Dès la fondation de l’Église, les chrétiens priaient pour les défunts. Dans les récits les plus anciens des martyrs, on trouve des références aux prières offertes pour ceux qui avaient été martyrisés, afin que leur soit accordé le repos éternel. Une des prières les plus antiques de l’Église à Rome est justement l’invocation : » Accorde-leur, Seigneur, le repos éternel et fais briller sur eux la lumière sans crépuscule « .
Dans quel but précisément l’Église prie-t-elle pour les défunts – qu’est-ce qu’elle espère obtenir pour eux ? Cette question soulève celle du sort des âmes des défunts après la mort, question difficile sur laquelle les chrétiens sont loin d’être unanimes. Pour les uns, il existe un » lieu » intermédiaire entre le Royaume de Dieu et l’enfer, lieu appelé le » purgatoire « , là où les âmes de ceux qui ne sont pas entièrement saints sont purifiées avant de pourvoir être admis au Royaume de Dieu. Pour d’autres, le sort éternel des défunts est fixé définitivement au moment de leur décès, en fonction de leur état spirituel à ce moment-là. La tradition des Pères, celle de l’Église orthodoxe, tout en acceptant que les défunts ne peuvent rien pour eux-mêmes – le repentir n’est pas possible dans l’autre monde, s’il n’a pas été fait dans ce monde –, souligne l’importance de la prière de l’Église pour les défunts, et la conviction que cette prière est efficace d’une façon qu’on ne peut définir ou préciser.
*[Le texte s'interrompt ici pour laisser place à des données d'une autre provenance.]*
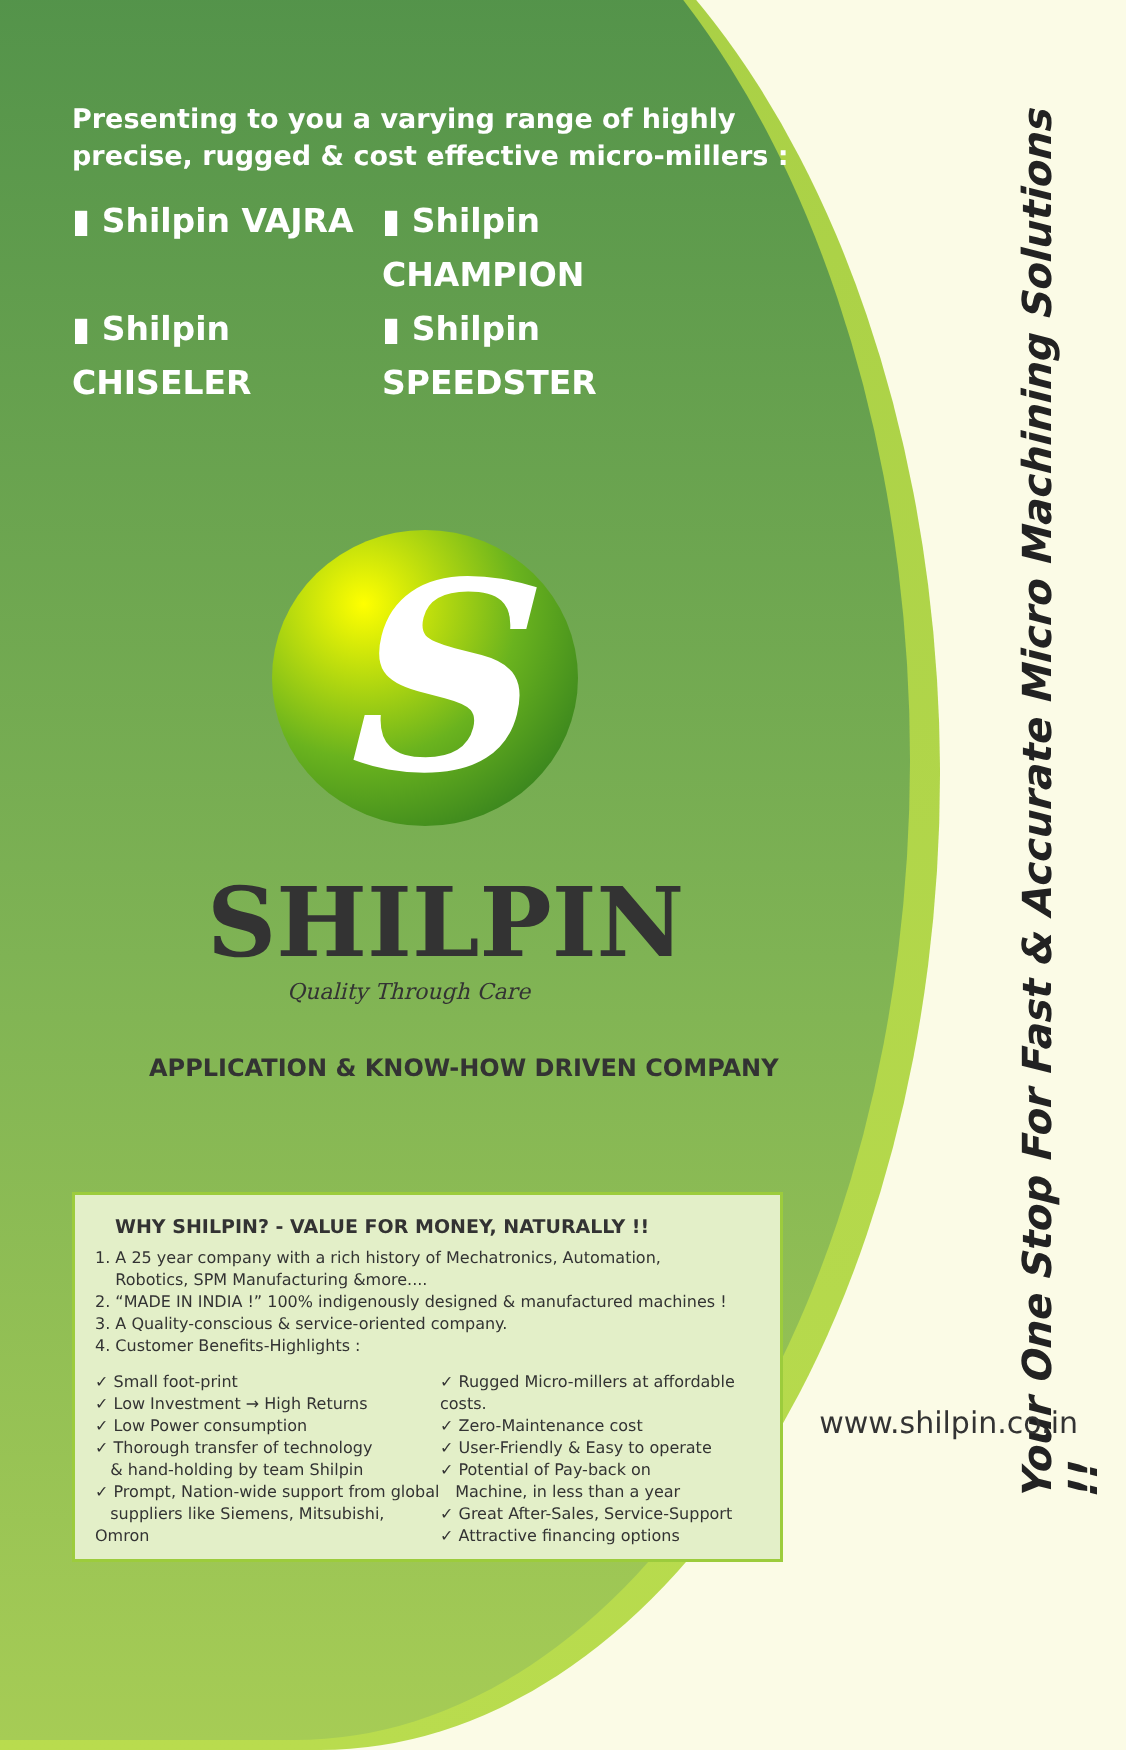Presenting to you a varying range of highly
precise, rugged & cost effective micro-millers :
▮ Shilpin VAJRA
▮ Shilpin CHAMPION
▮ Shilpin CHISELER
▮ Shilpin SPEEDSTER
S
SHILPIN
Quality Through Care
APPLICATION & KNOW-HOW DRIVEN COMPANY
WHY SHILPIN? - VALUE FOR MONEY, NATURALLY !!
1. A 25 year company with a rich history of Mechatronics, Automation,
Robotics, SPM Manufacturing &more....
2. “MADE IN INDIA !” 100% indigenously designed & manufactured machines !
3. A Quality-conscious & service-oriented company.
4. Customer Benefits-Highlights :
✓ Small foot-print
✓ Low Investment → High Returns
✓ Low Power consumption
✓ Thorough transfer of technology
& hand-holding by team Shilpin
✓ Prompt, Nation-wide support from global
suppliers like Siemens, Mitsubishi, Omron
✓ Rugged Micro-millers at affordable costs.
✓ Zero-Maintenance cost
✓ User-Friendly & Easy to operate
✓ Potential of Pay-back on
Machine, in less than a year
✓ Great After-Sales, Service-Support
✓ Attractive financing options
Your One Stop For Fast & Accurate Micro Machining Solutions !!
www.shilpin.co.in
Certaines confessions issues de la Réforme protestante en Occident ne prient pas pour les défunts. On croit que le sort éternel du défunt est fixé définitivement au moment de son décès que ni le défunt lui-même, ni les vivants, ne peuvent rien faire après le décès pour changer ou influencer son statut dans l’au-delà. Comme preuve de cette doctrine, on cite par exemple la parabole de Lazare et du mauvais riche dans Luc 16 (19-31), en particulier les versets où Abraham dit au riche dans les tourments de l’enfer : Mon enfant, souviens-toi que tu as reçu tes biens pendant ta vie, et Lazare pareillement ses maux ; maintenant donc il trouve ici consolation, et toi, tu es à la torture. Ce n’est pas tout : entre vous et nous a été fixé un grand abîme, pour que ceux qui voudraient passer d’ici chez vous ne le puissent, et qu’on ne traverse pas non plus de là-bas chez nous (Lc 16,25-26). On cite aussi le verset de l’Épître aux Hébreux : Et comme les hommes ne meurent qu’une seule fois, après quoi il y a un jugement (He 9,27).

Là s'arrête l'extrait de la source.